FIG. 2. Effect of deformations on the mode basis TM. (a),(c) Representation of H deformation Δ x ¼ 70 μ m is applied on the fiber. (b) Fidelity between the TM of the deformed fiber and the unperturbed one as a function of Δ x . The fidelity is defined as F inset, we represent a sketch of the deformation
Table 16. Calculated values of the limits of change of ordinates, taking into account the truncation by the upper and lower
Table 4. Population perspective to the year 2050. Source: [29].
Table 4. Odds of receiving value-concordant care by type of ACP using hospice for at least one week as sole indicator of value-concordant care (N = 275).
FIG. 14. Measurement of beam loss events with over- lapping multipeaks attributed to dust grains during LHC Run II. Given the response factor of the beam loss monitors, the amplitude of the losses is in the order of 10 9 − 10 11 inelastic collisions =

++++++

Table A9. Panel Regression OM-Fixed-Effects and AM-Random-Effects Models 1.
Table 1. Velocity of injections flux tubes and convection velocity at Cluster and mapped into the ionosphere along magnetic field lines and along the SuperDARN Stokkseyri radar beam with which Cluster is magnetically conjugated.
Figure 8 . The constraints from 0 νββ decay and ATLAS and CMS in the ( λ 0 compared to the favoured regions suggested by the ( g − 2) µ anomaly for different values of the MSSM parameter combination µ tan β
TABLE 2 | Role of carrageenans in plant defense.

++++++

### ASSIGNMENT
Count the lines of the data above where the string "values" shows up; reply with the number only.

### ANSWER FOR THE TASK
2